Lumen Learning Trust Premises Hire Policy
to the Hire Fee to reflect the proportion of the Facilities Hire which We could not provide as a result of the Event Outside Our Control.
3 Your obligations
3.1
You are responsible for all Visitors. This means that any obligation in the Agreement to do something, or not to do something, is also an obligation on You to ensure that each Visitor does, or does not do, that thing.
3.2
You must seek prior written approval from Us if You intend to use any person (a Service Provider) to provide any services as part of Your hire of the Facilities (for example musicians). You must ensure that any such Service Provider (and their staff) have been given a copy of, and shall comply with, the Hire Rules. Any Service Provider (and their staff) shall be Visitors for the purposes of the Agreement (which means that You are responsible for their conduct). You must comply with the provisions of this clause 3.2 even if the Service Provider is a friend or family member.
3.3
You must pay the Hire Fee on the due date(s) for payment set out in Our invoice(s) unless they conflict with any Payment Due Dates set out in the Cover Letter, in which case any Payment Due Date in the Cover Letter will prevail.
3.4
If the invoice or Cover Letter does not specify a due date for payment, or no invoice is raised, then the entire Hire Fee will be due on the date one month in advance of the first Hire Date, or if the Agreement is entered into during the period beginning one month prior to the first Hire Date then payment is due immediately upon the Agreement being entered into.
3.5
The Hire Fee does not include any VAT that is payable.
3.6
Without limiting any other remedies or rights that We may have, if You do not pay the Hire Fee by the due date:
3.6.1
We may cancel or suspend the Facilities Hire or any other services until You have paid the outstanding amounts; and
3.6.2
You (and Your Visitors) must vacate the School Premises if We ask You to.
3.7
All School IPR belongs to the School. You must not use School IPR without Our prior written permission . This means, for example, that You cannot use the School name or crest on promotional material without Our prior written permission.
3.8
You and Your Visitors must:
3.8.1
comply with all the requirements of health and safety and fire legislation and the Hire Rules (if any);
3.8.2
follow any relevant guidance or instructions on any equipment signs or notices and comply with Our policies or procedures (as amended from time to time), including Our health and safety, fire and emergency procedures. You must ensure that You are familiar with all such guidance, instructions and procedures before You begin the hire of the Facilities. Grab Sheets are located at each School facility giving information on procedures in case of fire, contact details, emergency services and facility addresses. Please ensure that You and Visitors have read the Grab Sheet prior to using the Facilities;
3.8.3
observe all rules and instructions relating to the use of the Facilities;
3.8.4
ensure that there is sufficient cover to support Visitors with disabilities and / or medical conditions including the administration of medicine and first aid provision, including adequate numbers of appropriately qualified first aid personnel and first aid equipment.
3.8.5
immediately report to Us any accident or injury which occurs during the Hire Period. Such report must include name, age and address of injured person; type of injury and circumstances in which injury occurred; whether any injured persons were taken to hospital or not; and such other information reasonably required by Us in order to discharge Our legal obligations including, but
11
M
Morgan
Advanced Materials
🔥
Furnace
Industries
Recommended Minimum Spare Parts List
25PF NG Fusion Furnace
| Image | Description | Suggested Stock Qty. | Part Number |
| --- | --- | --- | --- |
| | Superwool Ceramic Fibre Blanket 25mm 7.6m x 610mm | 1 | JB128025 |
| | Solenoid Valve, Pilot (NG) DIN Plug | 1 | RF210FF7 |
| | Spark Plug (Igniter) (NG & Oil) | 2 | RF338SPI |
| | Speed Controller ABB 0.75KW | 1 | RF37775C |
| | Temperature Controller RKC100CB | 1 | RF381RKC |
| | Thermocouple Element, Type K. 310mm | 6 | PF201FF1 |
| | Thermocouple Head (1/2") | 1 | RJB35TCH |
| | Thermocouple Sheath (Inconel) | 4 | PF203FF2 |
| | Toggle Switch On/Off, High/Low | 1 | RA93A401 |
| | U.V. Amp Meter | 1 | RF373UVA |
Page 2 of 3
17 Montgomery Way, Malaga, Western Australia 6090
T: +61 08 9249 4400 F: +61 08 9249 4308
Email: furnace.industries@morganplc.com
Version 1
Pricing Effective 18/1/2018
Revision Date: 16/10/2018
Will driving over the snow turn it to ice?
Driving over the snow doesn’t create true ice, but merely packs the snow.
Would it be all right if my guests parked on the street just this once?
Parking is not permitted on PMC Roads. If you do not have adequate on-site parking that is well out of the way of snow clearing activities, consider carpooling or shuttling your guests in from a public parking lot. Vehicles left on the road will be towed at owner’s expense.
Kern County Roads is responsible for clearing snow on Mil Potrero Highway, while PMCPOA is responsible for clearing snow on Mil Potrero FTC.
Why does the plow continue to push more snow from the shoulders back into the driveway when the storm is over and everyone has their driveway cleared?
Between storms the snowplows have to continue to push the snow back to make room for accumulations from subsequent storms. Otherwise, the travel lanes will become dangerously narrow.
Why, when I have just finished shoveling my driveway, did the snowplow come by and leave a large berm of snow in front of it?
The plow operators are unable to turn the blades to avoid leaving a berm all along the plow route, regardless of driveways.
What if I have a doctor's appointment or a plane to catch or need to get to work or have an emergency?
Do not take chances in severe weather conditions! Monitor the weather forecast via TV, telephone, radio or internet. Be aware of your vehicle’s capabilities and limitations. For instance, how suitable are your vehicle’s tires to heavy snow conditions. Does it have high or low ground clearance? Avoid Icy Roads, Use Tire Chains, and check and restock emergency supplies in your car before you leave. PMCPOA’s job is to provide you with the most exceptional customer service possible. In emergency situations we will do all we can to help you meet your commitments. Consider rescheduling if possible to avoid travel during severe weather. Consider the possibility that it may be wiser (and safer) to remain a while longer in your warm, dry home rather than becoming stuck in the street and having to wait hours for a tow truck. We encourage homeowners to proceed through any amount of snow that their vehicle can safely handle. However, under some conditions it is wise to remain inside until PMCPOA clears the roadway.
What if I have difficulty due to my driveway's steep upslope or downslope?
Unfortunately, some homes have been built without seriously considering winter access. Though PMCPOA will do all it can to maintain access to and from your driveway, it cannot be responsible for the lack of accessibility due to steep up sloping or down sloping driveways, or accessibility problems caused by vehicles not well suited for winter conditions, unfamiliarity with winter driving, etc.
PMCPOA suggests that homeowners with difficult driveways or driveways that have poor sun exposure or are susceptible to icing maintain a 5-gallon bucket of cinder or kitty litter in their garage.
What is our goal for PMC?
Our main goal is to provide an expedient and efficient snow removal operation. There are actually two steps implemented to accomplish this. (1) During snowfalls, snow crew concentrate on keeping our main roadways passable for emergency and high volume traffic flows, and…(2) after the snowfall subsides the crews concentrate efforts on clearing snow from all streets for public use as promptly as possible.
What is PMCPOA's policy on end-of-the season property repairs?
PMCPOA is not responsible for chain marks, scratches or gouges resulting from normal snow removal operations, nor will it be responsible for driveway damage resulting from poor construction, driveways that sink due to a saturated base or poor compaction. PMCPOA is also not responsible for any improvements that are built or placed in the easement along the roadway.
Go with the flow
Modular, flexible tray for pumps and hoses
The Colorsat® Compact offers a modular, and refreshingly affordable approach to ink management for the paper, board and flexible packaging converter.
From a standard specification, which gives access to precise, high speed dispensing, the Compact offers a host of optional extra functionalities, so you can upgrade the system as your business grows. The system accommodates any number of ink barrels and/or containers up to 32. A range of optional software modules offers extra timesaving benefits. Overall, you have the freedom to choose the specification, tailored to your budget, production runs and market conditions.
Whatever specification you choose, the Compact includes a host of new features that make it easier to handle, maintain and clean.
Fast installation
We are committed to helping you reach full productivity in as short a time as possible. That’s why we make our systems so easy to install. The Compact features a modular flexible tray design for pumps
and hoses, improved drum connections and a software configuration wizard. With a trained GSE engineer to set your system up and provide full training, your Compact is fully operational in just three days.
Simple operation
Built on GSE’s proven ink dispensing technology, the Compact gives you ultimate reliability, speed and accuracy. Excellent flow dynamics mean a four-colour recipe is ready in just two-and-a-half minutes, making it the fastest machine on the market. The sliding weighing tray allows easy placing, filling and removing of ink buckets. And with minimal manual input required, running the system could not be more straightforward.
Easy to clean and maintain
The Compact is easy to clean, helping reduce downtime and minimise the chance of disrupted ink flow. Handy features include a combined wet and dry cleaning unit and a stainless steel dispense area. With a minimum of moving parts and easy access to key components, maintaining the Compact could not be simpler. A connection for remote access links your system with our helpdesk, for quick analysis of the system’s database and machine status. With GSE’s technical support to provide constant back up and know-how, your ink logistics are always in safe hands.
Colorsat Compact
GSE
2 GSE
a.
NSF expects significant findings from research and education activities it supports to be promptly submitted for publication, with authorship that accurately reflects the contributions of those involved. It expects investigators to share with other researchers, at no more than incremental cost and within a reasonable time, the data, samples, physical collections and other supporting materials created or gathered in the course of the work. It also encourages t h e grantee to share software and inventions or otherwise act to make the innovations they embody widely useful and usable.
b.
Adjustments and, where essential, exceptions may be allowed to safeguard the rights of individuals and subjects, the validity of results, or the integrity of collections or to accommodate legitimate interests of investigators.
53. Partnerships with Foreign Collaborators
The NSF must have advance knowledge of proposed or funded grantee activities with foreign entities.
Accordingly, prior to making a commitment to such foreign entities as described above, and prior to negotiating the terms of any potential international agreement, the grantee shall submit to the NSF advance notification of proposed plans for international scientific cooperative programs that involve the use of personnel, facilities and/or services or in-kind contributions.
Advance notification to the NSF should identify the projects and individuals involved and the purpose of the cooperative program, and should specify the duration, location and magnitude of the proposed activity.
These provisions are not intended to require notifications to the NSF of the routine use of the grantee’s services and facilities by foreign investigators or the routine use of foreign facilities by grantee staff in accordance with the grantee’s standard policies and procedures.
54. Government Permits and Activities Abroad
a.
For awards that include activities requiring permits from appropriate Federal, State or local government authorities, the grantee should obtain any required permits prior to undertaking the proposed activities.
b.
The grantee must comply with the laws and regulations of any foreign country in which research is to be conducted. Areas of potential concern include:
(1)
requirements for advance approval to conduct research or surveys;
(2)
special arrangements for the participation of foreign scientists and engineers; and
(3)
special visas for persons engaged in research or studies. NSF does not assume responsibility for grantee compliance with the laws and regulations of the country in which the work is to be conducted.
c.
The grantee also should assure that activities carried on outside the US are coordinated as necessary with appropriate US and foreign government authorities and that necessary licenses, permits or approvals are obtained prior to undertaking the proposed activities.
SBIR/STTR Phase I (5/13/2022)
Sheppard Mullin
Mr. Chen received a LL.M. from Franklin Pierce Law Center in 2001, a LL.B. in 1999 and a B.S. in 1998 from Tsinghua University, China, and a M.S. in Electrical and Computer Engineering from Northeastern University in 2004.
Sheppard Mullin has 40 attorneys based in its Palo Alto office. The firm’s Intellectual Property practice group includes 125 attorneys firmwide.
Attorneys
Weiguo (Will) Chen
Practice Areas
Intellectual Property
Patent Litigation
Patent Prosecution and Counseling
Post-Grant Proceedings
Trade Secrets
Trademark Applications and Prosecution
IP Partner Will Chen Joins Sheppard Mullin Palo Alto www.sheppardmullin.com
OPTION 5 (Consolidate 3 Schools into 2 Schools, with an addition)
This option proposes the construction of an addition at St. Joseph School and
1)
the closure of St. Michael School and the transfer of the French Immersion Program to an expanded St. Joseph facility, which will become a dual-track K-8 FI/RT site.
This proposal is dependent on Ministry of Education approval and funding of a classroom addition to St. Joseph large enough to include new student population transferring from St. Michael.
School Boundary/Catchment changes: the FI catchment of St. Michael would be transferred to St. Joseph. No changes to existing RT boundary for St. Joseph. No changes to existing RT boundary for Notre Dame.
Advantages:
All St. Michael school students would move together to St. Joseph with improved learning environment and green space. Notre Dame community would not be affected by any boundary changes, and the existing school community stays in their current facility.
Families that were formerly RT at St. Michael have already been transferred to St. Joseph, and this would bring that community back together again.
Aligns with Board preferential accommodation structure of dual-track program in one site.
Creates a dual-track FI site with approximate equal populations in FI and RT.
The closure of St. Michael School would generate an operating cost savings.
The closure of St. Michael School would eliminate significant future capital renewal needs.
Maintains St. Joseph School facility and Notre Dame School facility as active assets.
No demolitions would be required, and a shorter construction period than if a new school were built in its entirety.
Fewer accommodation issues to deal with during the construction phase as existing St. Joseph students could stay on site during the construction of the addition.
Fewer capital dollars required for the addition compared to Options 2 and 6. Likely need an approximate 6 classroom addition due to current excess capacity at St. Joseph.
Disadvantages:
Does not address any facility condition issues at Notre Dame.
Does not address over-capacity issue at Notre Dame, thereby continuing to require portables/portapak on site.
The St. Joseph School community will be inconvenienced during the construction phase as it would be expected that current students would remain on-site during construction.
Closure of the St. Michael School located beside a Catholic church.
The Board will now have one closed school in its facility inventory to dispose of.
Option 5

* * *

### Problem:
Only lines with the word "turn" are wanted; pull each of them from the records.

### Response to the task:
Will driving over the snow turn it to ice?
The plow operators are unable to turn the blades to avoid leaving a berm all along the plow route, regardless of driveways.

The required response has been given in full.